--- EXCERPT TO READ Enclosed Below ---
Its inhabitants were, outside of the stations on the railroad, largely roaming bands of Indians, a few hundred soldiers at military posts, some buffalo and other hunters, trappers, a few freighters, and many outlawed white men.
The railroad had no short line feeders, and there was, in the period of which I write, no need for them sufficient to warrant their construction. There were military posts scattered along the North Platte, and other rivers to the north, and the government had begun, as part of its effort to reconcile the Red Man to the march of civilization started by the Iron Horse, to establish agencies for the distribution of food in payment to the tribes for lands upon which they claimed sovereignty. These oases in the then great desert had to be reached with thousands of tons of flour, bacon, sugar, etc., consequently large private concerns were formed and contracts taken for the hauling by ox-teams of the provisions sent to the soldiers as well as the Indians.
The ox was the most available and suitable power for this traffic for the reason that he required the transportation of no subsistence in the way of food, and was thoroughly acclimated. Usually he was a Texan—a long horn—or a Mexican short horn with short stocky legs, although the Texan was most generally used, and was fleet-footed and built almost on the plan of a shad.
Both breeds were accustomed to no food other than the grasses of the country, upon which they flourished. These included the succulent bunch grass.
--- End of Enclosed EXCERPT TO READ ---
--- RECORDS Enclosed Below ---
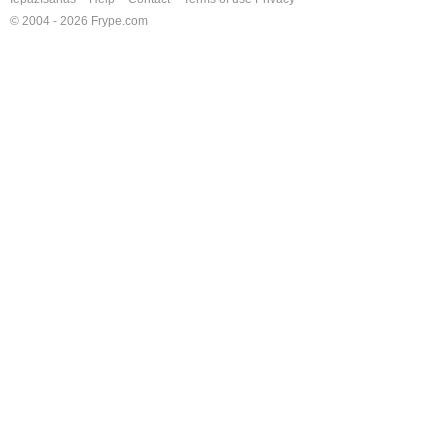
© 2004 - 2026 Frype.com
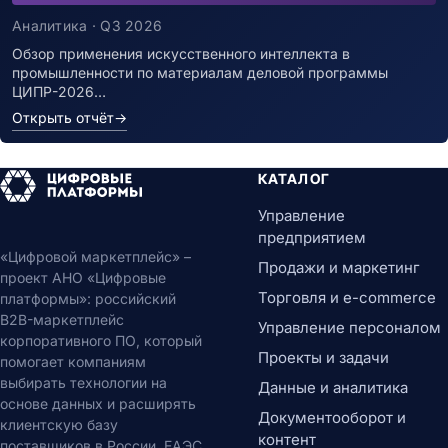
Аналитика · Q3 2026
Обзор применения искусственного интеллекта в
промышленности по материалам деловой программы
ЦИПР-2026…
Открыть отчёт
→
КАТАЛОГ
Управление
предприятием
«Цифровой маркетплейс» –
Продажи и маркетинг
проект АНО «Цифровые
Торговля и e-commerce
платформы»: российский
B2B-маркетплейс
Управление персоналом
корпоративного ПО, который
Проекты и задачи
помогает компаниям
выбирать технологии на
Данные и аналитика
основе данных и расширять
Документооборот и
клиентскую базу
контент
поставщиков в России, ЕАЭС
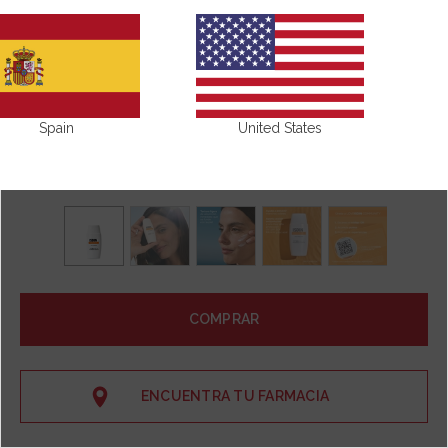
Spain
United States
COMPRAR
ENCUENTRA TU FARMACIA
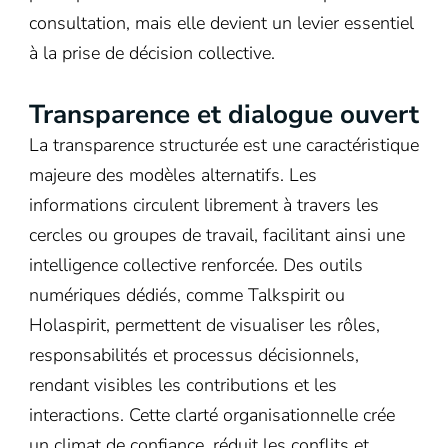
consultation, mais elle devient un levier essentiel
à la prise de décision collective.
Transparence et dialogue ouvert
La transparence structurée est une caractéristique
majeure des modèles alternatifs. Les
informations circulent librement à travers les
cercles ou groupes de travail, facilitant ainsi une
intelligence collective renforcée. Des outils
numériques dédiés, comme Talkspirit ou
Holaspirit, permettent de visualiser les rôles,
responsabilités et processus décisionnels,
rendant visibles les contributions et les
interactions. Cette clarté organisationnelle crée
un climat de confiance, réduit les conflits et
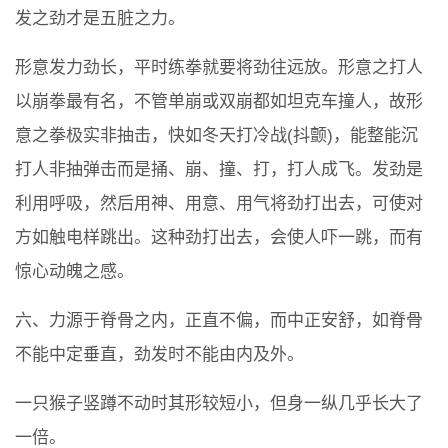
发之劲才是五脏之力。
形意发力劲长，平时练拳就要将劲往远放。形意之打人
以崩拳最有名，不管单崩或双崩都如坦克车撞人，故形
意之拳极实非抽击，快如冬天打冷战(抖颤)，能整能沉
打人非抽弹击而是捅、崩、撞、打，打人成飞。发劲是
利用呼吸，然后用神、用意、用气将劲打出去，可使对
方如触电样跳出。这种劲打出去，会使人吓一跳，而有
惊心动魄之感。
六、力源于脊骨之内，正直不偏，而中正安舒，如脊骨
不能中定垂直，劲发时不能由内及外。
一只猴子竖蹲不动时其形较短小，但身一纵几乎长大了
一倍。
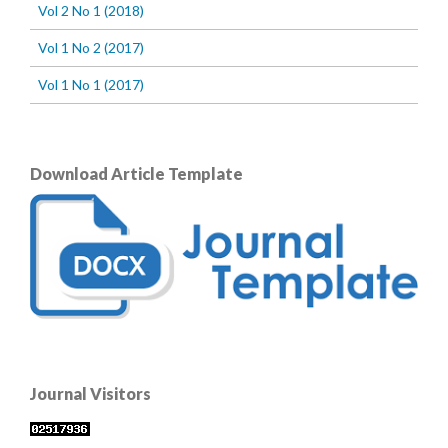
Vol 2 No 1 (2018)
Vol 1 No 2 (2017)
Vol 1 No 1 (2017)
Download Article Template
Journal Visitors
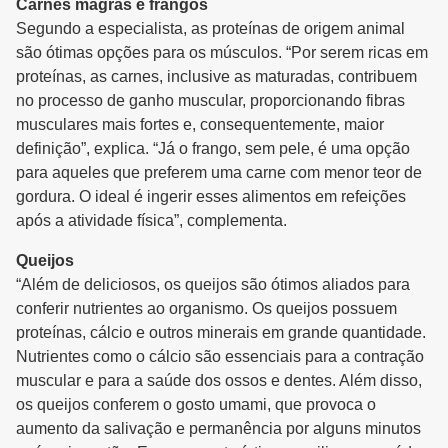
Carnes magras e frangos
Segundo a especialista, as proteínas de origem animal
são ótimas opções para os músculos. “Por serem ricas em
proteínas, as carnes, inclusive as maturadas, contribuem
no processo de ganho muscular, proporcionando fibras
musculares mais fortes e, consequentemente, maior
definição”, explica. “Já o frango, sem pele, é uma opção
para aqueles que preferem uma carne com menor teor de
gordura. O ideal é ingerir esses alimentos em refeições
após a atividade física”, complementa.
Queijos
“Além de deliciosos, os queijos são ótimos aliados para
conferir nutrientes ao organismo. Os queijos possuem
proteínas, cálcio e outros minerais em grande quantidade.
Nutrientes como o cálcio são essenciais para a contração
muscular e para a saúde dos ossos e dentes. Além disso,
os queijos conferem o gosto umami, que provoca o
aumento da salivação e permanência por alguns minutos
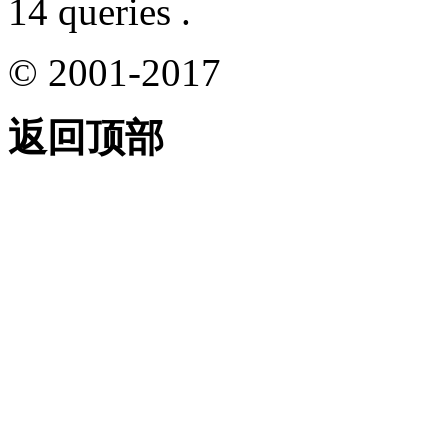
14 queries .
© 2001-2017
返回顶部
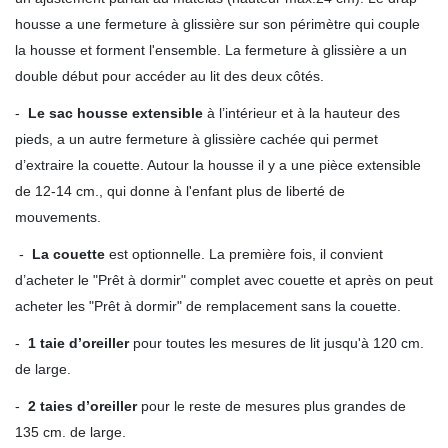
housse a une fermeture à glissière sur son périmètre qui couple
la housse et forment l'ensemble. La fermeture à glissière a un
double début pour accéder au lit des deux côtés.
-
Le sac housse extensible
à l’intérieur et à la hauteur des
pieds, a un autre fermeture à glissière cachée qui permet
d’extraire la couette. Autour la housse il y a une pièce extensible
de 12-14 cm., qui donne à l'enfant plus de liberté de
mouvements.
-
La couette
est optionnelle. La première fois, il convient
d’acheter le "Prêt à dormir" complet avec couette et après on peut
acheter les "Prêt à dormir" de remplacement sans la couette.
-
1 taie d’oreiller
pour toutes les mesures de lit jusqu'à 120 cm.
de large.
-
2 taies d’oreiller
pour le reste de mesures plus grandes de
135 cm. de large.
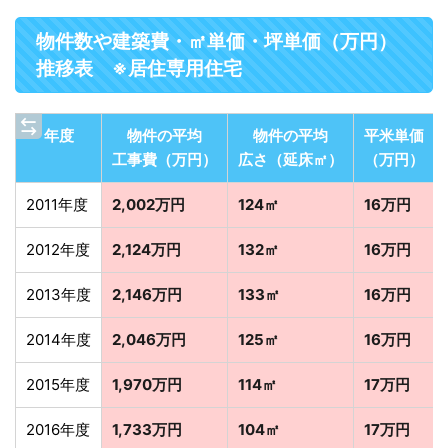
物件数や建築費・㎡単価・坪単価（万円）
推移表 ※居住専用住宅
年度
物件の平均
物件の平均
平米単価
工事費（万円）
広さ（延床㎡）
（万円）
2011年度
2,002万円
124㎡
16万円
2012年度
2,124万円
132㎡
16万円
2013年度
2,146万円
133㎡
16万円
2014年度
2,046万円
125㎡
16万円
2015年度
1,970万円
114㎡
17万円
2016年度
1,733万円
104㎡
17万円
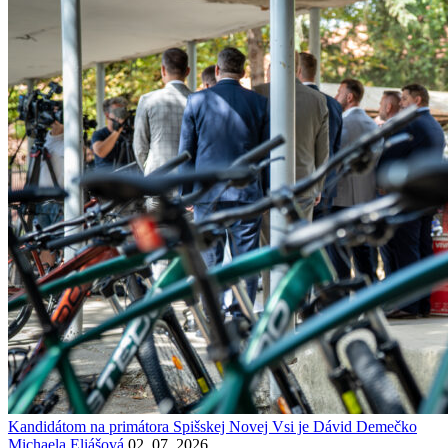
Kandidátom na primátora Spišskej Novej Vsi je Dávid Demečko
Michaela Eliášová
02. 07. 2026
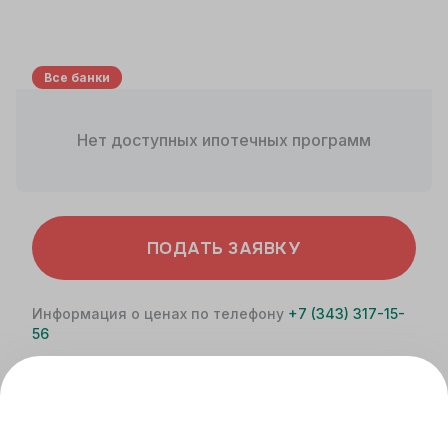
Все банки
Нет доступных ипотечных программ
ПОДАТЬ ЗАЯВКУ
Информация о ценах по телефону
+7 (343) 317-15-
56
Не является офертой. Расчет носит
ознакомительный характер. Более точную
информацию вы можете получить у специалистов
банка.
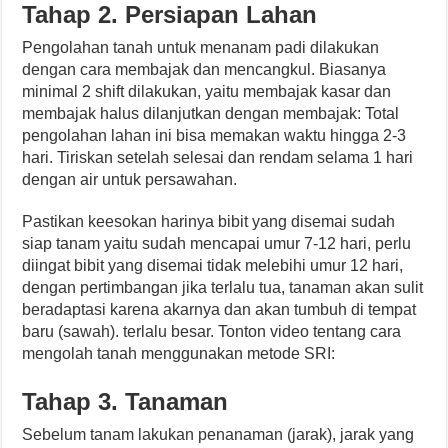
Tahap 2. Persiapan Lahan
Pengolahan tanah untuk menanam padi dilakukan
dengan cara membajak dan mencangkul. Biasanya
minimal 2 shift dilakukan, yaitu membajak kasar dan
membajak halus dilanjutkan dengan membajak: Total
pengolahan lahan ini bisa memakan waktu hingga 2-3
hari. Tiriskan setelah selesai dan rendam selama 1 hari
dengan air untuk persawahan.
Pastikan keesokan harinya bibit yang disemai sudah
siap tanam yaitu sudah mencapai umur 7-12 hari, perlu
diingat bibit yang disemai tidak melebihi umur 12 hari,
dengan pertimbangan jika terlalu tua, tanaman akan sulit
beradaptasi karena akarnya dan akan tumbuh di tempat
baru (sawah). terlalu besar. Tonton video tentang cara
mengolah tanah menggunakan metode SRI:
Tahap 3. Tanaman
Sebelum tanam lakukan penanaman (jarak), jarak yang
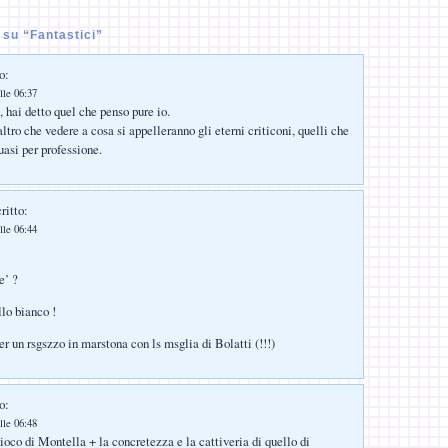
su “Fantastici”
o:
lle 06:37
, hai detto quel che penso pure io.
ltro che vedere a cosa si appelleranno gli eterni criticoni, quelli che
uasi per professione.
ritto:
lle 06:44
e’ ?
llo bianco !
r un rsgszzo in marstona con ls msglia di Bolatti (!!!)
o:
lle 06:48
ioco di Montella + la concretezza e la cattiveria di quello di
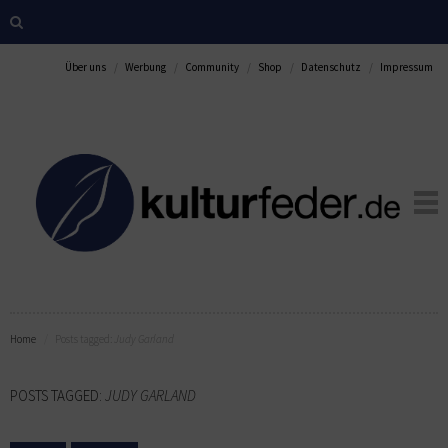
Über uns
Werbung
Community
Shop
Datenschutz
Impressum
Home
Posts tagged:
Judy Garland
POSTS TAGGED:
JUDY GARLAND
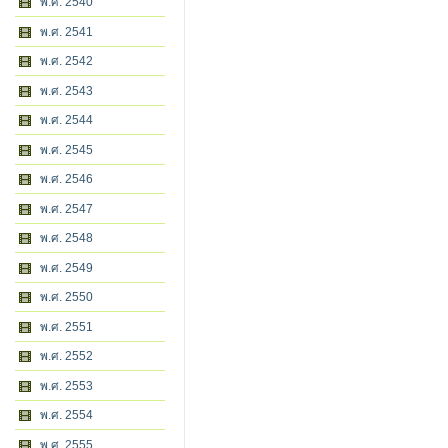
พ.ศ. 2540
พ.ศ. 2541
พ.ศ. 2542
พ.ศ. 2543
พ.ศ. 2544
พ.ศ. 2545
พ.ศ. 2546
พ.ศ. 2547
พ.ศ. 2548
พ.ศ. 2549
พ.ศ. 2550
พ.ศ. 2551
พ.ศ. 2552
พ.ศ. 2553
พ.ศ. 2554
พ.ศ. 2555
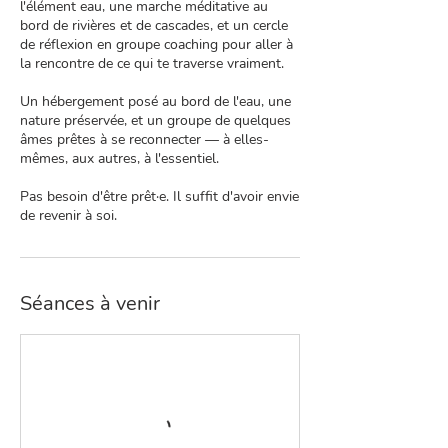
l'élément eau, une marche méditative au
bord de rivières et de cascades, et un cercle
de réflexion en groupe coaching pour aller à
la rencontre de ce qui te traverse vraiment.
Un hébergement posé au bord de l'eau, une
nature préservée, et un groupe de quelques
âmes prêtes à se reconnecter — à elles-
mêmes, aux autres, à l'essentiel.
Pas besoin d'être prêt·e. Il suffit d'avoir envie
de revenir à soi.
Séances à venir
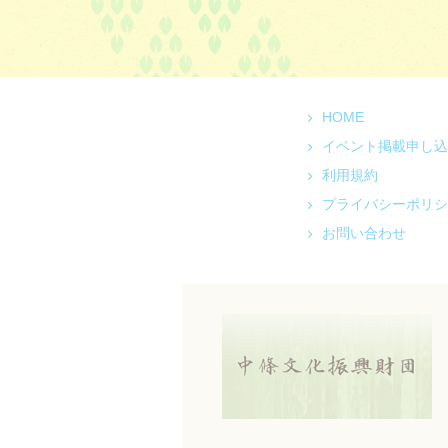
HOME
イベント掲載申し込
利用規約
プライバシーポリシ
お問い合わせ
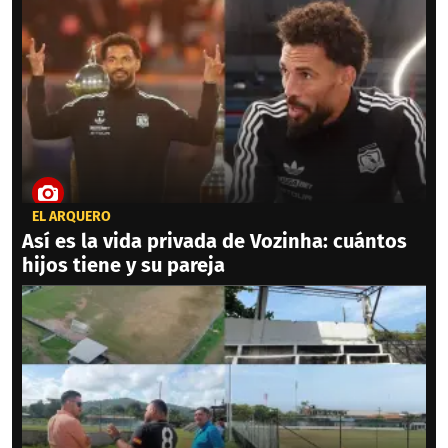
EL ARQUERO
Así es la vida privada de Vozinha: cuántos
hijos tiene y su pareja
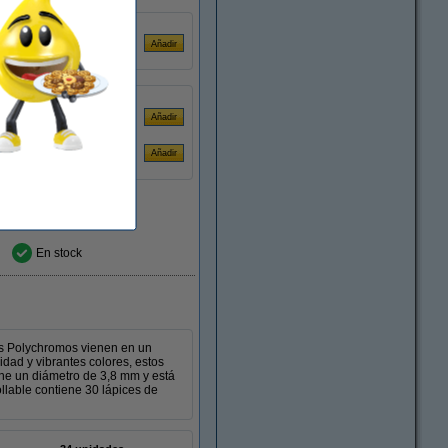
En stock
ces Polychromos vienen en un
idad y vibrantes colores, estos
ene un diámetro de 3,8 mm y está
ollable contiene 30 lápices de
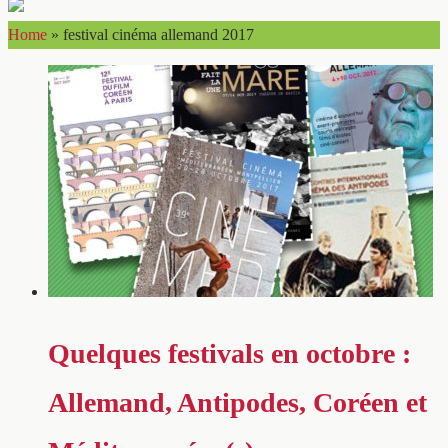
Home
»
festival cinéma allemand 2017
Quelques festivals en octobre :
Allemand, Antipodes, Coréen et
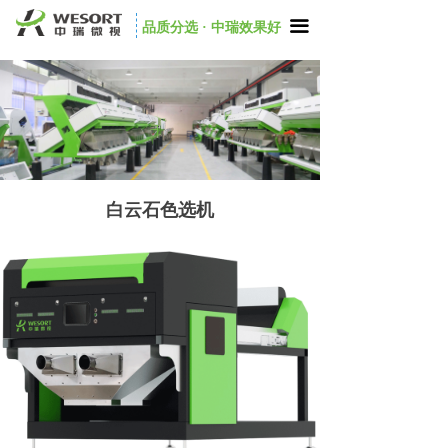
끀
品质分选 · 中瑞效果好
白云石色选机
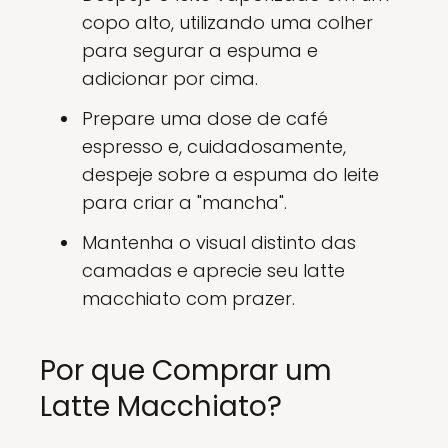
copo alto, utilizando uma colher
para segurar a espuma e
adicionar por cima.
Prepare uma dose de café
espresso e, cuidadosamente,
despeje sobre a espuma do leite
para criar a "mancha".
Mantenha o visual distinto das
camadas e aprecie seu latte
macchiato com prazer.
Por que Comprar um
Latte Macchiato?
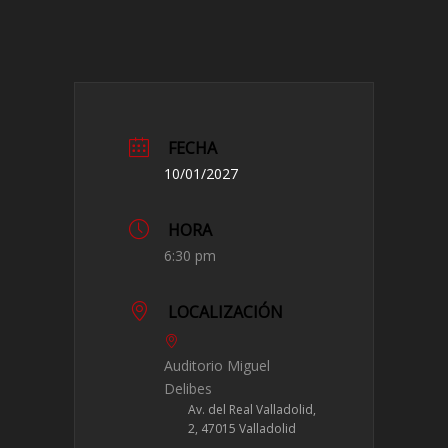
FECHA
10/01/2027
HORA
6:30 pm
LOCALIZACIÓN
Auditorio Miguel
Delibes
Av. del Real Valladolid,
2, 47015 Valladolid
--- End of Enclosed RECORDS ---
**WHAT NEEDS TO BE DONE**.
Answer these questions using the passage on freighting by ox-team.
(a) What provisions does the passage name as being hauled to the agencies?
(b) What two reasons does it give for the ox being the most suitable power for this traffic?
(c) Which breed of ox was most generally used?

**RESULT OF THIS TASK**.
(a) Flour, bacon, and sugar, among other provisions.
(b) The ox needed no food carried for it, and it was thoroughly acclimated.
(c) The Texan long horn.